Bayport Management Ltd v. L. S. Sowkee, a recent judgment of the Supreme Court, has brought clarity to the calculation of time limits provided by law, in this case the period to convene an employee to a disciplinary hearing under the Workers’ Rights Act.
Section 64 “Protection against termination of agreement” provides at section 64(2)(a)(iii) as follows –
“Subject to subsection (3), no employer shall terminate a worker’s agreement… for reasons related to the worker’s alleged misconduct, unless… (iii) the worker has been given at least 7 days’ notice to answer any charge made against him in the oral hearing”
Ms. LMS was employed by BML and had been in continuous employment from October 2011 to December 2019. She was suspended from work on the 14 November 2019. She was notified of the charges against her on the 21 November 2019 and was also convened to appear before a disciplinary hearing on the 28 November 2019. BML thereafter terminated her employment.
She lodged a plaint before the Industrial Court and claimed Rs 5,961,562.25 as severance allowance and one month’s wages as indemnity in lieu of notice.
In its judgment, the Industrial Court surprisingly found that BML had not given Ms. LMS seven days’ notice as the 21 November 2019, date on which she was communicated with the charges and convened to the disciplinary committee, ought not have been included in the statutory seven days.
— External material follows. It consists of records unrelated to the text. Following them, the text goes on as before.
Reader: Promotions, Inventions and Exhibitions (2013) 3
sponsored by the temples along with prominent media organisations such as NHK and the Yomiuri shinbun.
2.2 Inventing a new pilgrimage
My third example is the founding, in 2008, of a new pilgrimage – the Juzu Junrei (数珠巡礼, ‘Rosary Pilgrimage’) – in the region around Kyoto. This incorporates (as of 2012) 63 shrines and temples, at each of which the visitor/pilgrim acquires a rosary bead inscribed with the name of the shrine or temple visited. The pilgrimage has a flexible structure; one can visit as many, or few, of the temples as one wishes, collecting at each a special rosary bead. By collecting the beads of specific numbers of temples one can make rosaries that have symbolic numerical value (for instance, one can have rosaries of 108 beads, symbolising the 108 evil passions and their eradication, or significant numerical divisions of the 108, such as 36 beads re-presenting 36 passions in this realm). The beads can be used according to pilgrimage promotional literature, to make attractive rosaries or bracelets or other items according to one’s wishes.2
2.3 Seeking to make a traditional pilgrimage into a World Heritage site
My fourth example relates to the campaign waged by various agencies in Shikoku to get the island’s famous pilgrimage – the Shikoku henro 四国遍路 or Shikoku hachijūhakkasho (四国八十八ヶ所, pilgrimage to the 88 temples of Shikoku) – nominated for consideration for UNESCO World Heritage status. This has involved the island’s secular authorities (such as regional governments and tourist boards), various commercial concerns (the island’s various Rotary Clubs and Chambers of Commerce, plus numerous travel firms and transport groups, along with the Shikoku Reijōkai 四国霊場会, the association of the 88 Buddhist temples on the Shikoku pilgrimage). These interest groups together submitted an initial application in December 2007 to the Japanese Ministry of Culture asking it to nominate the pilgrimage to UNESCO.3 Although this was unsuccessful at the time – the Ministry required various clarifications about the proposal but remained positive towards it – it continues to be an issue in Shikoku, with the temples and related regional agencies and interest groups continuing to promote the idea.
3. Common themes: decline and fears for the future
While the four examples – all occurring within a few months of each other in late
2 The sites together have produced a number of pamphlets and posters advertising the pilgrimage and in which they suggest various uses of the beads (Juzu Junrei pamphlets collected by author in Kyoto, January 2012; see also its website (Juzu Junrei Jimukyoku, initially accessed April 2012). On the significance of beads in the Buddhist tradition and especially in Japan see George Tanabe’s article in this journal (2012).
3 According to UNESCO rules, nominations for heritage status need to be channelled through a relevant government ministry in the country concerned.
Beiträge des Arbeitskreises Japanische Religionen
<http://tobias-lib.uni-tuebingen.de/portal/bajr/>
It seems the Industrial Court was also of the view that the date of the disciplinary hearing, the 28 November 2019, ought not be included as the Industrial Court held that Ms. LMS was given only six days to answer the charges levelled against her.
The Industrial Court based its reasoning on section 38(1)(b) of the Interpretation and General Clauses Act which reads as follows –
“In computing time for the purposes of any enactment or document… where there is a reference to a number of days between two events, whether expressed by reference to a number of clear days of “at least” a number of days or otherwise, the days on which the events happen shall be excluded in calculating the number of days.”
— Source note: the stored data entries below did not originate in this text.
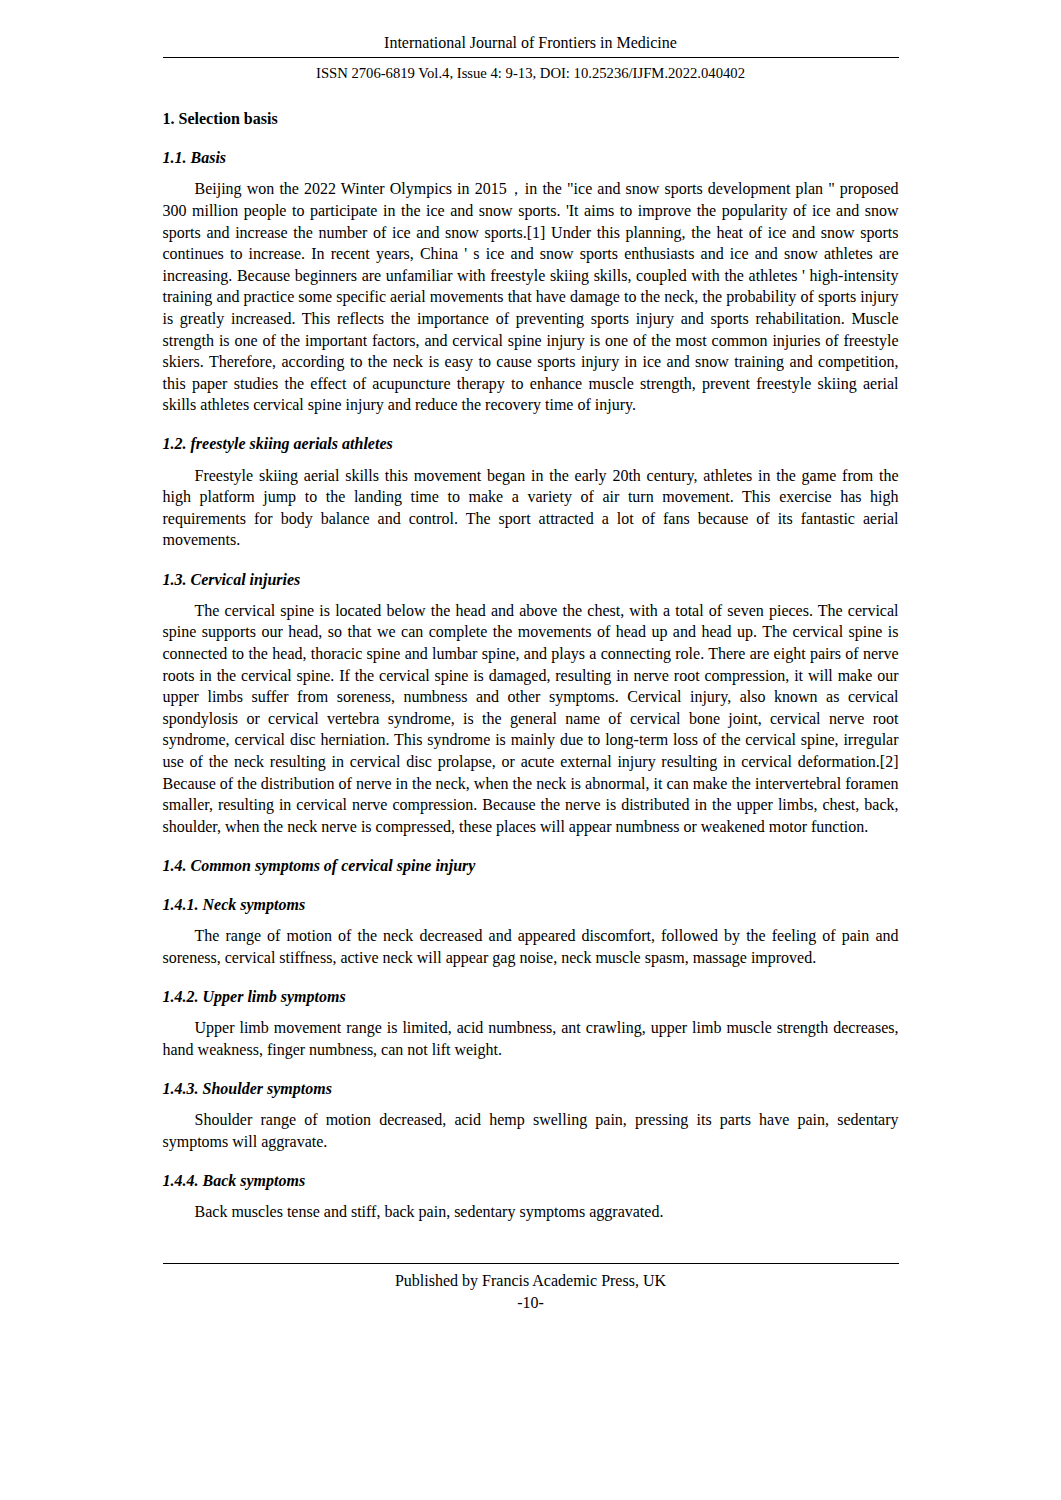International Journal of Frontiers in Medicine
ISSN 2706-6819 Vol.4, Issue 4: 9-13, DOI: 10.25236/IJFM.2022.040402
1. Selection basis
1.1. Basis
Beijing won the 2022 Winter Olympics in 2015，in the "ice and snow sports development plan " proposed 300 million people to participate in the ice and snow sports. 'It aims to improve the popularity of ice and snow sports and increase the number of ice and snow sports.[1] Under this planning, the heat of ice and snow sports continues to increase. In recent years, China ' s ice and snow sports enthusiasts and ice and snow athletes are increasing. Because beginners are unfamiliar with freestyle skiing skills, coupled with the athletes ' high-intensity training and practice some specific aerial movements that have damage to the neck, the probability of sports injury is greatly increased. This reflects the importance of preventing sports injury and sports rehabilitation. Muscle strength is one of the important factors, and cervical spine injury is one of the most common injuries of freestyle skiers. Therefore, according to the neck is easy to cause sports injury in ice and snow training and competition, this paper studies the effect of acupuncture therapy to enhance muscle strength, prevent freestyle skiing aerial skills athletes cervical spine injury and reduce the recovery time of injury.
1.2. freestyle skiing aerials athletes
Freestyle skiing aerial skills this movement began in the early 20th century, athletes in the game from the high platform jump to the landing time to make a variety of air turn movement. This exercise has high requirements for body balance and control. The sport attracted a lot of fans because of its fantastic aerial movements.
1.3. Cervical injuries
The cervical spine is located below the head and above the chest, with a total of seven pieces. The cervical spine supports our head, so that we can complete the movements of head up and head up. The cervical spine is connected to the head, thoracic spine and lumbar spine, and plays a connecting role. There are eight pairs of nerve roots in the cervical spine. If the cervical spine is damaged, resulting in nerve root compression, it will make our upper limbs suffer from soreness, numbness and other symptoms. Cervical injury, also known as cervical spondylosis or cervical vertebra syndrome, is the general name of cervical bone joint, cervical nerve root syndrome, cervical disc herniation. This syndrome is mainly due to long-term loss of the cervical spine, irregular use of the neck resulting in cervical disc prolapse, or acute external injury resulting in cervical deformation.[2] Because of the distribution of nerve in the neck, when the neck is abnormal, it can make the intervertebral foramen smaller, resulting in cervical nerve compression. Because the nerve is distributed in the upper limbs, chest, back, shoulder, when the neck nerve is compressed, these places will appear numbness or weakened motor function.
1.4. Common symptoms of cervical spine injury
1.4.1. Neck symptoms
The range of motion of the neck decreased and appeared discomfort, followed by the feeling of pain and soreness, cervical stiffness, active neck will appear gag noise, neck muscle spasm, massage improved.
1.4.2. Upper limb symptoms
Upper limb movement range is limited, acid numbness, ant crawling, upper limb muscle strength decreases, hand weakness, finger numbness, can not lift weight.
1.4.3. Shoulder symptoms
Shoulder range of motion decreased, acid hemp swelling pain, pressing its parts have pain, sedentary symptoms will aggravate.
1.4.4. Back symptoms
Back muscles tense and stiff, back pain, sedentary symptoms aggravated.
Published by Francis Academic Press, UK
-10-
The Industrial Court ordered BML to pay Ms. LMS –
- Rs 5,223,652.96/- as severance allowance for 98 months’ continuous service,
- Rs 181,791.75/- representing one month’s wages in lieu of notice
- interest at the rate of 12% per annum on the amount of severance allowance payable from the date of termination of employment to the date of final payment,
- the costs of the case.
BML appealed against the judgment of the Industrial Court, challenging the Industrial Court’s finding that BML had not given Ms. LMS the required notice under section 64(2)(a)(iii)of the Workers’Rights Act. On appeal, the Supreme Court reiterated the principle that –
- where a law provides a time limit for doing something from a given event, the date on which the notice is given “dies a quo” must be included in the computation,
- section 64(2)(a)(iii) of the WRA does not envisage any two events (as wrongly considered by the Industrial Court) but simply states that a worker must have at least seven days’ notice before the oral hearing,
- time begins to run from the day that notice is given and includes that day,
- the computation of the Industrial Court was wrong.
Although no reference was made to sub-section 38(1)(d) of the Interpretation and General Clauses Act, it would seem that it is this sub-section which was applied by the Supreme Court.
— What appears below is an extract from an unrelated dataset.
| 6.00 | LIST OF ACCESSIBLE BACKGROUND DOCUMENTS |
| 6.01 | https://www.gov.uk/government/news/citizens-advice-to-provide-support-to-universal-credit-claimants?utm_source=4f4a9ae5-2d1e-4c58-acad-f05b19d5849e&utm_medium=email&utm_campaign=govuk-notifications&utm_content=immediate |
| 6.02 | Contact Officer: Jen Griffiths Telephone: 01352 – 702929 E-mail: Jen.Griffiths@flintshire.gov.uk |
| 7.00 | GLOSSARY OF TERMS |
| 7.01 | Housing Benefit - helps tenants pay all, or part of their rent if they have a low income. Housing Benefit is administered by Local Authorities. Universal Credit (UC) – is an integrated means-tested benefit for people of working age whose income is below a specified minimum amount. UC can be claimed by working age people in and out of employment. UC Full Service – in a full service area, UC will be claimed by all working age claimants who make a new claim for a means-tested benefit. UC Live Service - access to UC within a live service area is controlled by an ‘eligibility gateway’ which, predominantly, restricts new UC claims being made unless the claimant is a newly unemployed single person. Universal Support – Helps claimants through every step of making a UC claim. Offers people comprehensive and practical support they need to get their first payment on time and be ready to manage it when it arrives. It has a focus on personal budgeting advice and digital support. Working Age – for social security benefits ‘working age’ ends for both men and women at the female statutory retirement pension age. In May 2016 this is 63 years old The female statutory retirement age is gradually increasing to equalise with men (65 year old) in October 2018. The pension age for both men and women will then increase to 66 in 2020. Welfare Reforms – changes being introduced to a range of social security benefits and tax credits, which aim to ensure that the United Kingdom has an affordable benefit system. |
“In computing time for the purposes of any enactment or document… where there is a reference to a period of time specified to run from a given date, the period of time so specified shall be calculated do as to include the given day.”
The Supreme Court held that the notice given on 21 November 2019 was seven days before the hearing on 28 November 2019, allowed the appeal and remitted the matter back to the Industrial Court for it to proceed to give a judgment based on the Supreme Court’s findings.